▶ Assigned task
When you retype the entries, keep each one exact and leave out the pictures.

▶ Task inputs
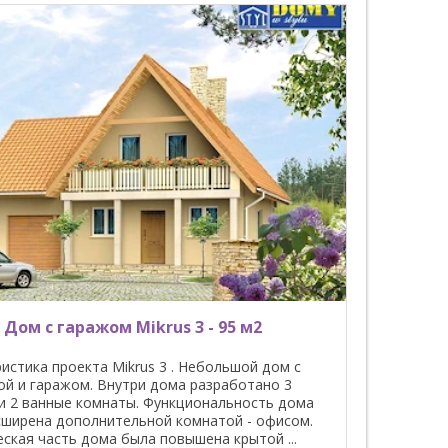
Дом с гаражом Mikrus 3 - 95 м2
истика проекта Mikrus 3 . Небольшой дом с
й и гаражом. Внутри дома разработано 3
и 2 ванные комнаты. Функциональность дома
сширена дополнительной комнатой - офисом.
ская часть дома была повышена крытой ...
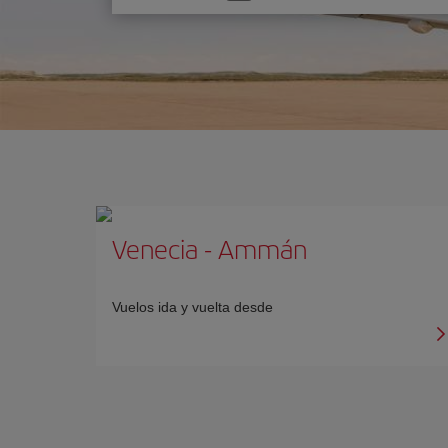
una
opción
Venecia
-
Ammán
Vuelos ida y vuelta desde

▶ Exercise result
Дом с гаражом Mikrus 3 - 95 м2
истика проекта Mikrus 3 . Небольшой дом с
й и гаражом. Внутри дома разработано 3
и 2 ванные комнаты. Функциональность дома
сширена дополнительной комнатой - офисом.
ская часть дома была повышена крытой ...
una
opción
Venecia
-
Ammán
Vuelos ida y vuelta desde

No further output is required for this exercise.